Dunque, sostiene il rapporto, la «Via della Seta della salute» è la cornice entro cui Pechino può rilanciare la BRI stessa. Ovviamente la pandemia ha inferto un colpo durissimo anche all’economia cinese, e pure la BRI ne ha sofferto, ma adesso sembra prospettarsi all’orizzonte una nuova occasione. «La Via della Seta della salute», afferma Smascherare la pandemia di COVID-19, può dunque «[…] essere un nuovo comodo vessillo per una politica estera che la Cina non abbandonerà nemmeno sotto pressione».

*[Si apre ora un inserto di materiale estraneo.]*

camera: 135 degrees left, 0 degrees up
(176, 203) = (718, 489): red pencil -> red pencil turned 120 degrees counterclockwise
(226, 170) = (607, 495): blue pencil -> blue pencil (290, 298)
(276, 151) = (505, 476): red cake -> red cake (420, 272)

Il primo ministro italiano Giuseppe Conte e Xi Jinping
È qui che l’Italia entra in scena. L’idea della «Via della Seta della salute» è emersa apertamente durante una conversazione telefonica intercorsa il 16 marzo, mentre l’Italia si trovava nel pieno dell’epidemia da coronavirus, tra Xi Jinping e il primo ministro italiano, Giuseppe Conte; del resto l’Italia è uno dei firmatari europei dei memorandum della BRI cinese. Ora, in quel momento il regime cinese stava inviando «[…] la Croce Rossa cinese in Italia, con il pretesto di fornire aiuti umanitari». Di fatto Pechino aveva cioè già minimizzato la minaccia mortale rappresentata dal COVID-19, «creando così le condizioni che hanno permesso al virus di entrare in Italia e di diffondersi, provocando una catastrofe che il […] Paese non sperimentava da generazioni».

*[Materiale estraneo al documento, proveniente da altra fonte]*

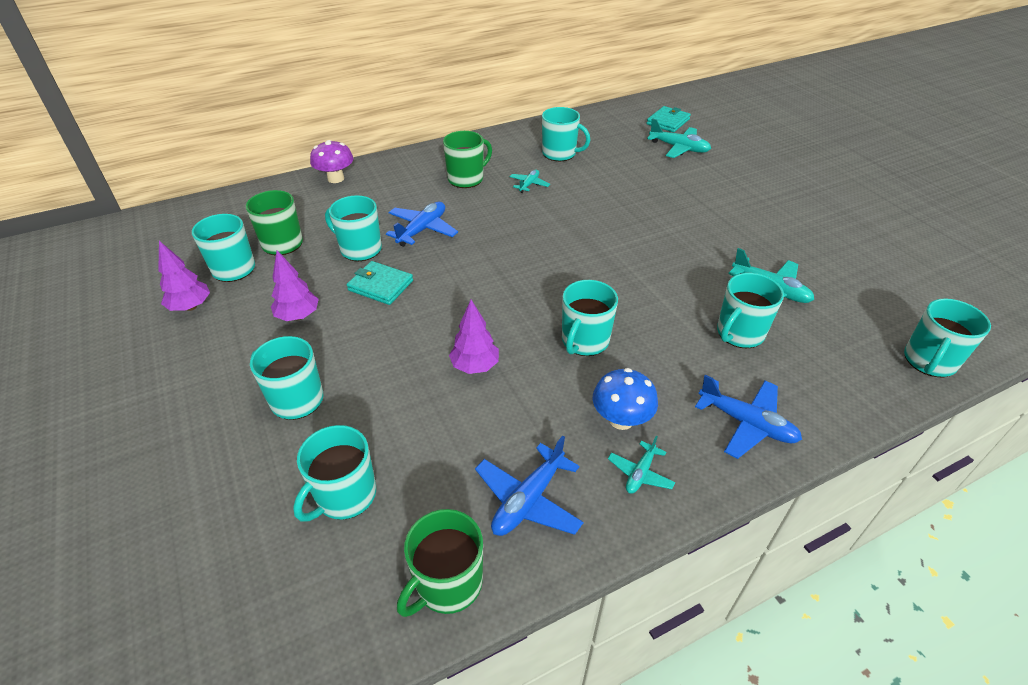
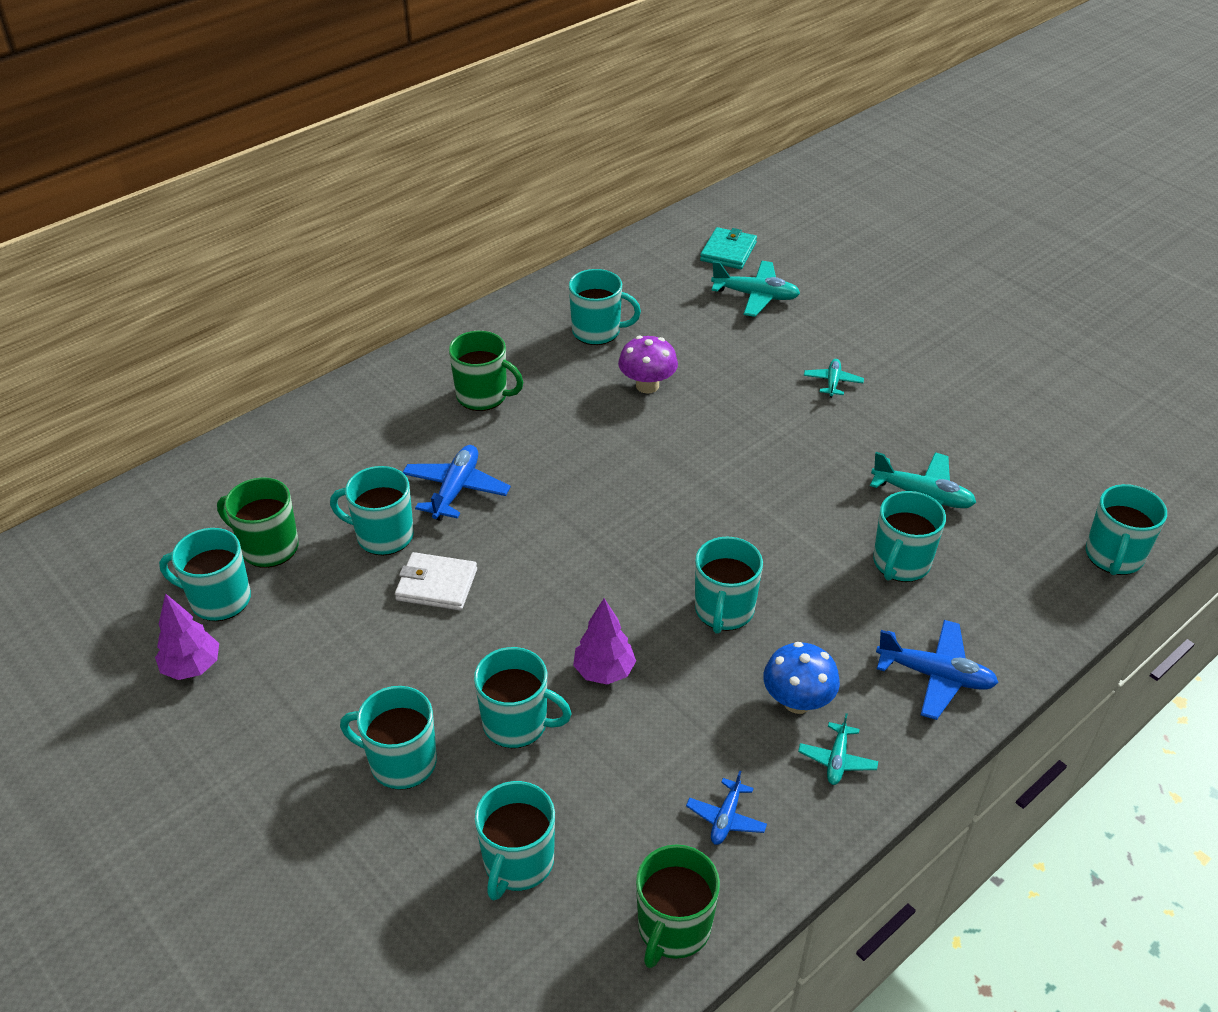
camera: 15 degrees left, 0 degrees up
(298, 316) = (348, 650): purple tree -> none
(336, 178) = (294, 427): purple mushroom -> purple mushroom (647, 386)
(380, 285) = (436, 585): turquoise wallet -> white wallet
(393, 390) = (517, 723): none -> turquoise mug
(466, 179) = (483, 396): green mug -> green mug turned 75 degrees clockwise
(528, 500) = (726, 818): blue plane -> blue plane, size x0.59
(529, 184) = (573, 391): turquoise plane -> turquoise plane (832, 382)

Ora, come scrive DAFOH «[…] il proposito della Cina di imporsi come partner per il 5G in Italia attraverso Huawei, la società di telecomunicazioni con forti legami statali», è «ben documentato». La mossa umanitaria ha dunque avuto lo scopo di «[…] accattivarsi il mercato italiano, creando una maggiore collaborazione economica e diplomatica ed estendendo […] il sistema di controllo basato sulla tecnologia 5G».
Per questo, il 7 maggio, il ramo italiano di DAFOH ha inviato una lettera al governo e al parlamento italiani esortandoli ad agire immediatamente contro le interferenze cinesi. Da quando, poche settimane fa, è stato lanciato l’allarme sull’incredibile e sistematico insabbiamento, da parte cinese, della pandemia, insabbiamento che ha provocato migliaia e migliaia di morti nonché danni in tutto il mondo, l’entusiastico sostegno mostrato dal governo italiano nei confronti della retorica cinese ha scelto un profilo più basso. Riusciranno questi ulteriori sviluppi a esercitare un effetto di lungo termine sulle politiche filocinesi dell’Italia?